Task to complete
Copy every record verbatim. Leave the pictures out.

● ● ● ● ● ● ●

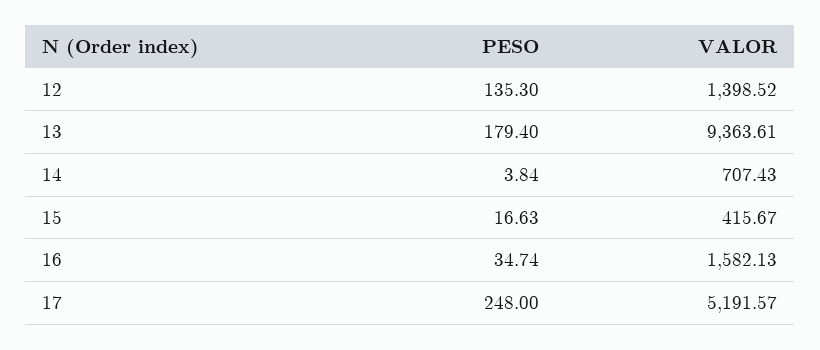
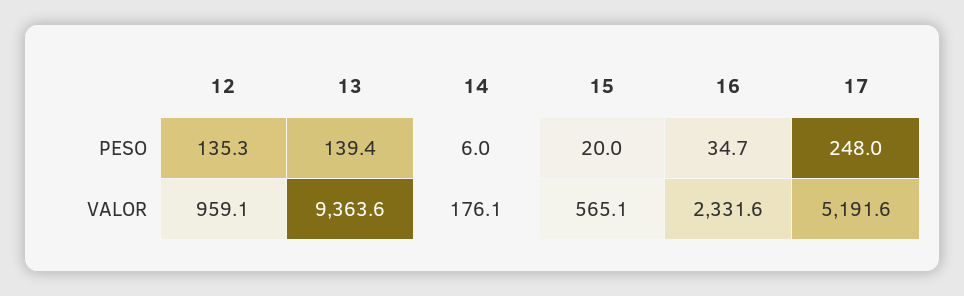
VALOR, 12: 1398.52 -> 959.1
PESO, 13: 179.4 -> 139.4
PESO, 14: 3.84 -> 6
VALOR, 14: 707.43 -> 176.1
PESO, 15: 16.63 -> 20
VALOR, 15: 415.67 -> 565.1
VALOR, 16: 1582.13 -> 2331.6

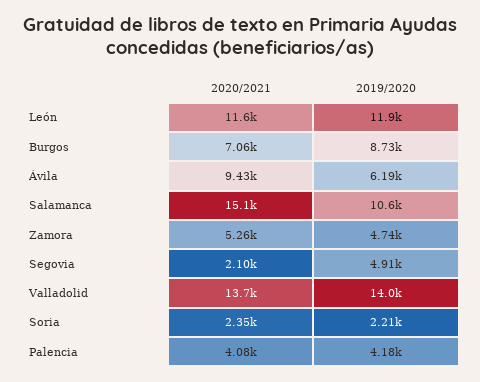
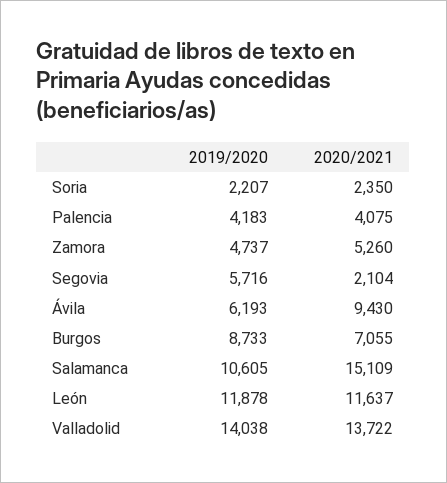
2019/2020, Segovia: 4910 -> 5716

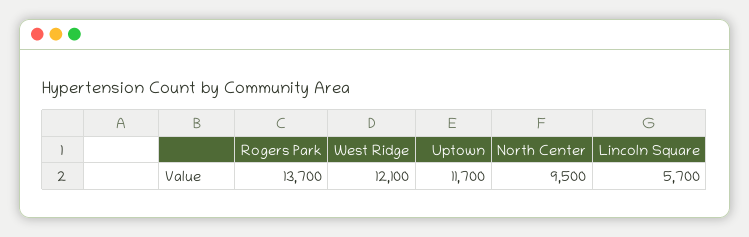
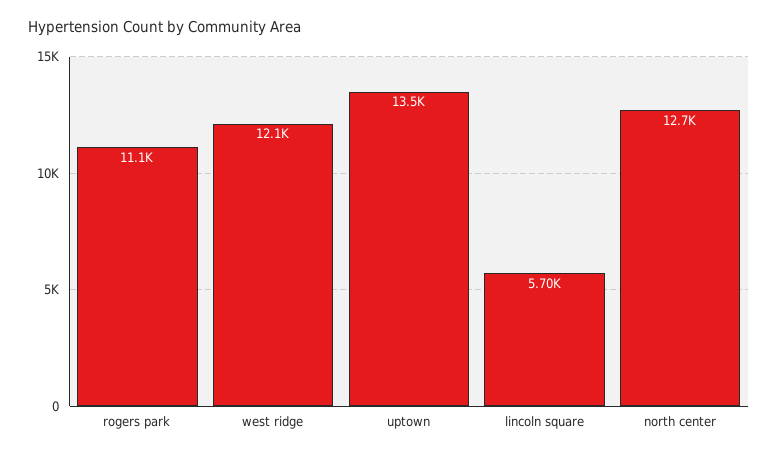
Rogers Park: 13700 -> 11100
Uptown: 11700 -> 13500
North Center: 9500 -> 12700

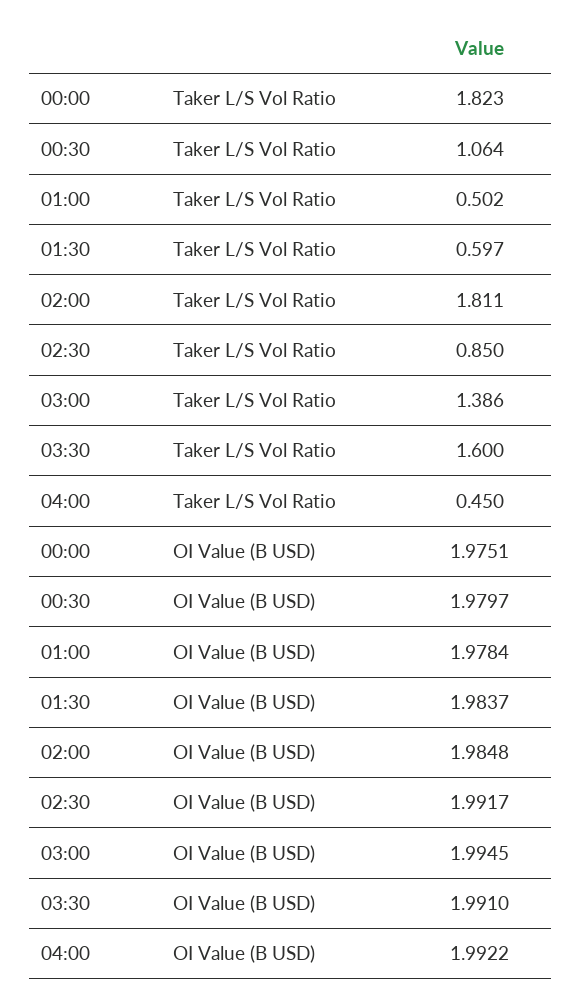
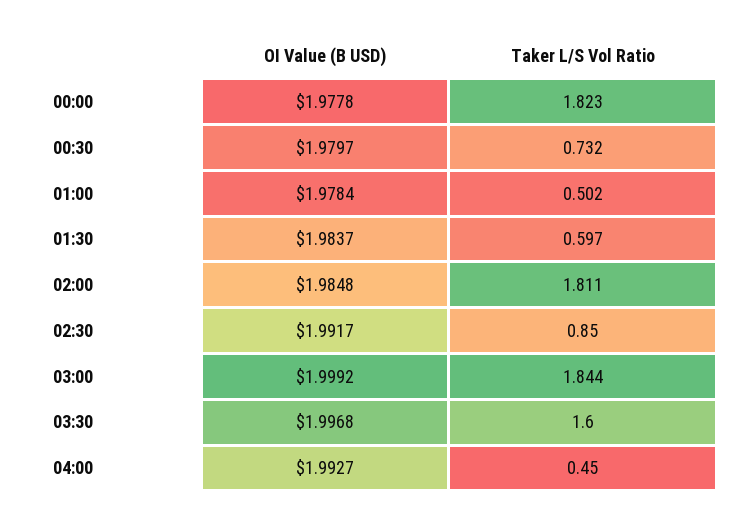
00:30, Taker L/S Vol Ratio: 1.064 -> 0.732
03:00, Taker L/S Vol Ratio: 1.386 -> 1.844
00:00, OI Value (B USD): 1.9751 -> 1.9778
03:00, OI Value (B USD): 1.9945 -> 1.9992
03:30, OI Value (B USD): 1.991 -> 1.9968
04:00, OI Value (B USD): 1.9922 -> 1.9927

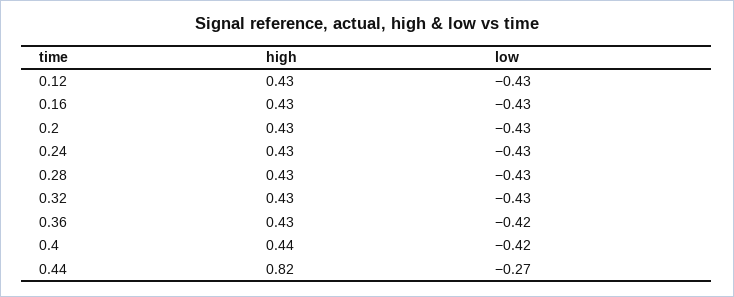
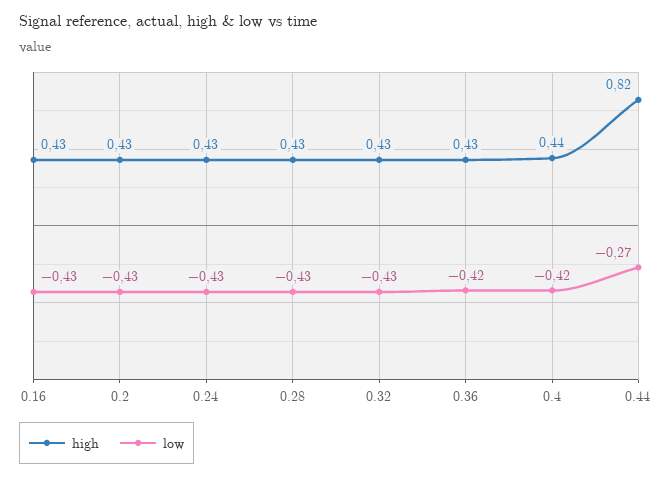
high, 0.12: 0.43 -> none
low, 0.12: -0.43 -> none

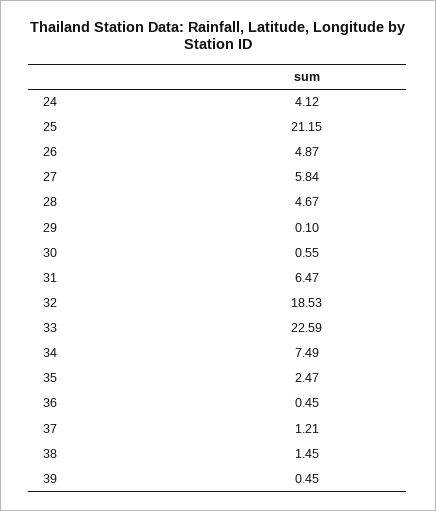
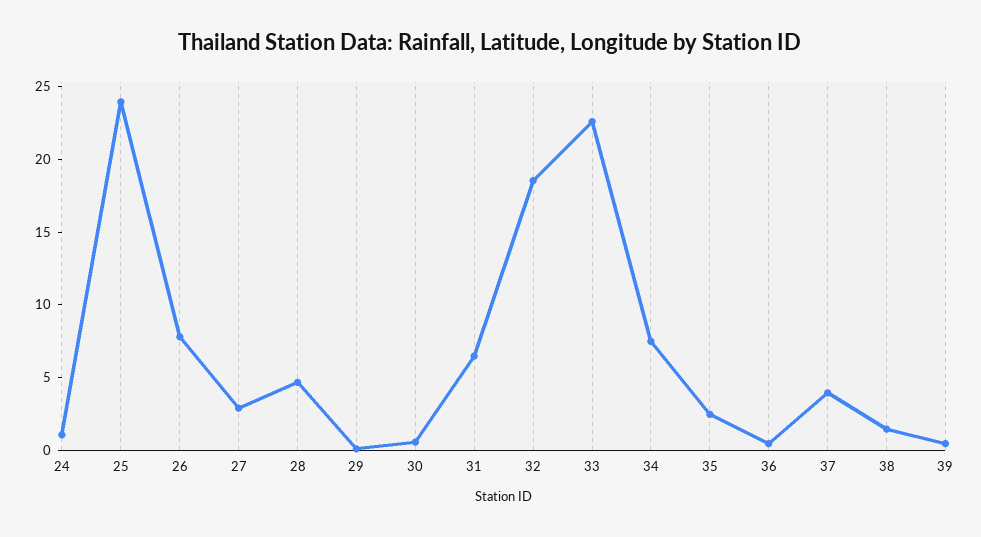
24: 4.12 -> 1
25: 21.15 -> 24
26: 4.87 -> 8
27: 5.84 -> 3
37: 1.21 -> 4

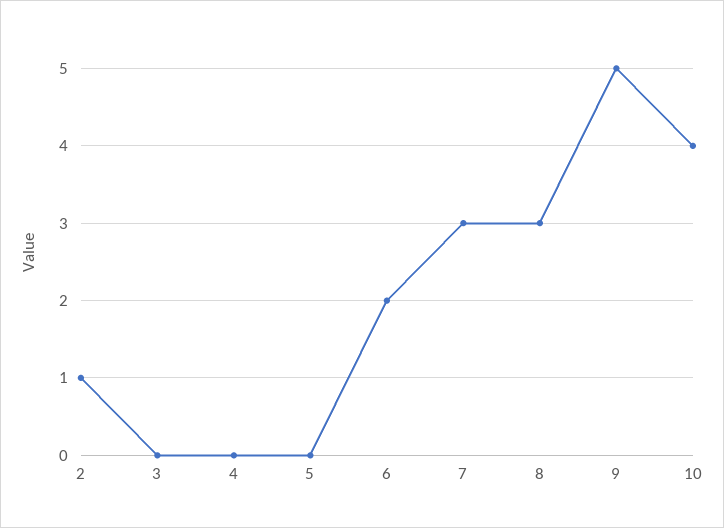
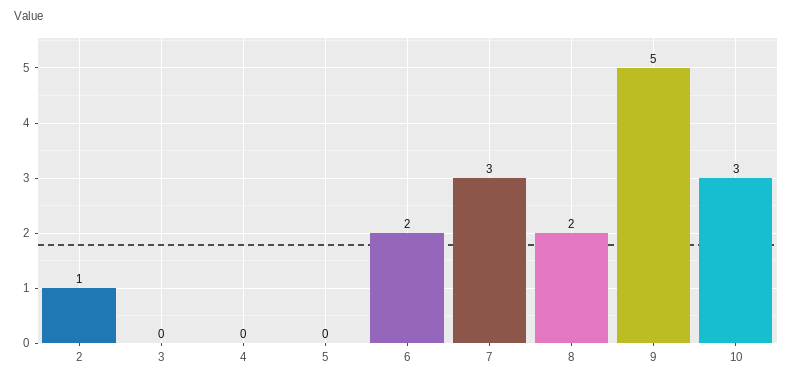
8: 3 -> 2
10: 4 -> 3

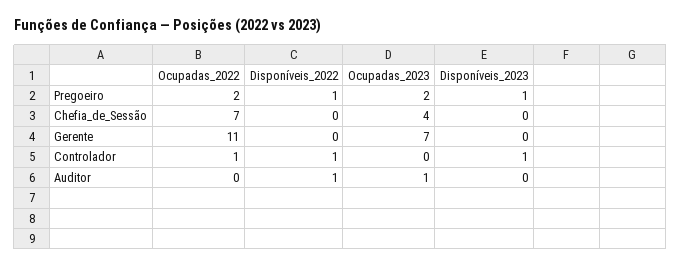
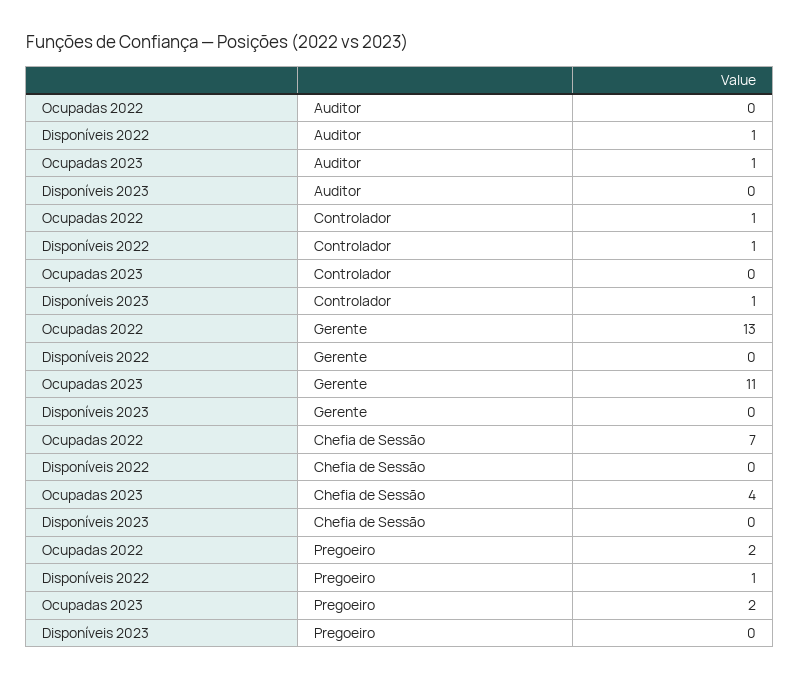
Disponíveis_2023, Pregoeiro: 1 -> 0
Ocupadas_2022, Gerente: 11 -> 13
Ocupadas_2023, Gerente: 7 -> 11

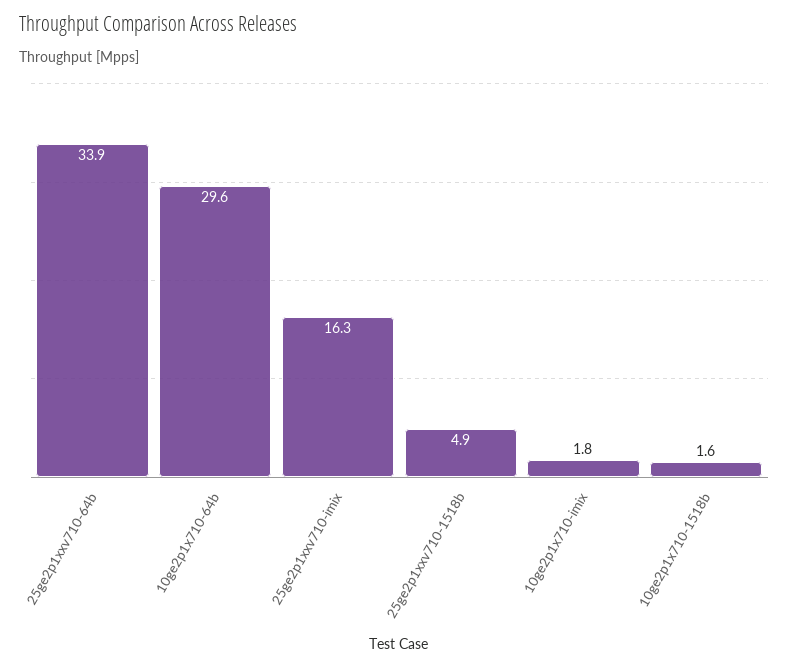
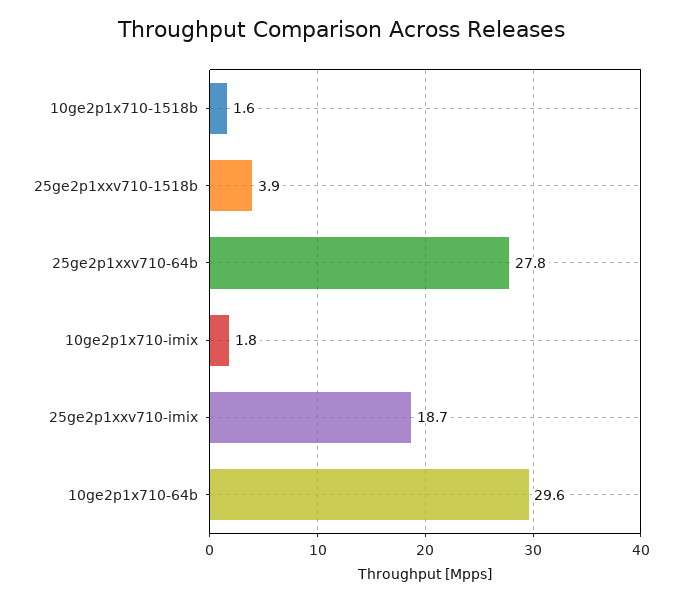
25ge2p1xxv710-64b: 33.9 -> 27.8
25ge2p1xxv710-imix: 16.3 -> 18.7
25ge2p1xxv710-1518b: 4.9 -> 3.9

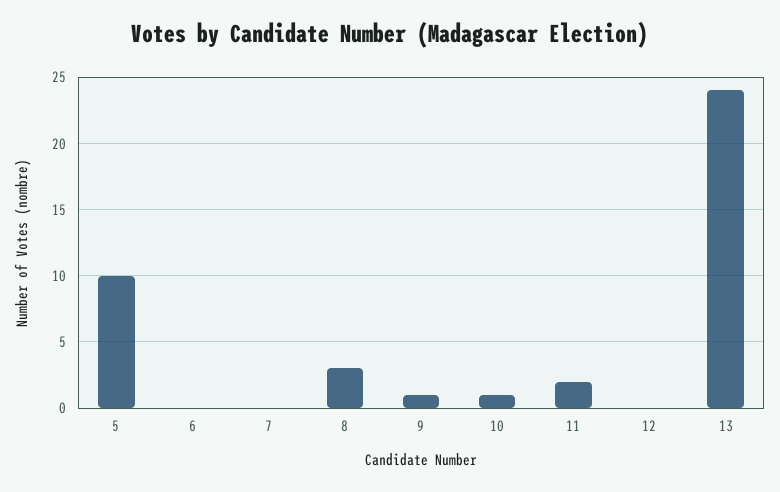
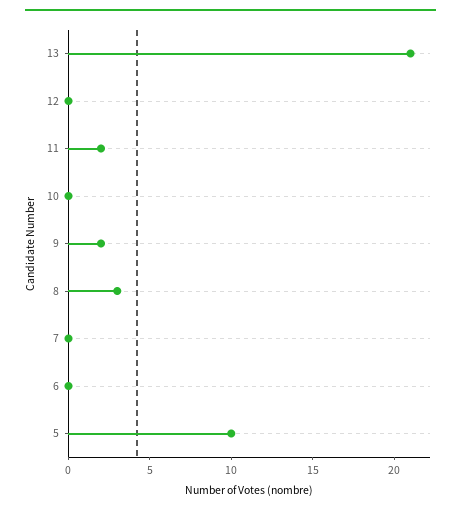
9: 1 -> 2
10: 1 -> 0
13: 24 -> 21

● ● ● ● ● ● ●

Your response
VALOR, 12: 1398.52 -> 959.1
PESO, 13: 179.4 -> 139.4
PESO, 14: 3.84 -> 6
VALOR, 14: 707.43 -> 176.1
PESO, 15: 16.63 -> 20
VALOR, 15: 415.67 -> 565.1
VALOR, 16: 1582.13 -> 2331.6

2019/2020, Segovia: 4910 -> 5716

Rogers Park: 13700 -> 11100
Uptown: 11700 -> 13500
North Center: 9500 -> 12700

00:30, Taker L/S Vol Ratio: 1.064 -> 0.732
03:00, Taker L/S Vol Ratio: 1.386 -> 1.844
00:00, OI Value (B USD): 1.9751 -> 1.9778
03:00, OI Value (B USD): 1.9945 -> 1.9992
03:30, OI Value (B USD): 1.991 -> 1.9968
04:00, OI Value (B USD): 1.9922 -> 1.9927

high, 0.12: 0.43 -> none
low, 0.12: -0.43 -> none

24: 4.12 -> 1
25: 21.15 -> 24
26: 4.87 -> 8
27: 5.84 -> 3
37: 1.21 -> 4

8: 3 -> 2
10: 4 -> 3

Disponíveis_2023, Pregoeiro: 1 -> 0
Ocupadas_2022, Gerente: 11 -> 13
Ocupadas_2023, Gerente: 7 -> 11

25ge2p1xxv710-64b: 33.9 -> 27.8
25ge2p1xxv710-imix: 16.3 -> 18.7
25ge2p1xxv710-1518b: 4.9 -> 3.9

9: 1 -> 2
10: 1 -> 0
13: 24 -> 21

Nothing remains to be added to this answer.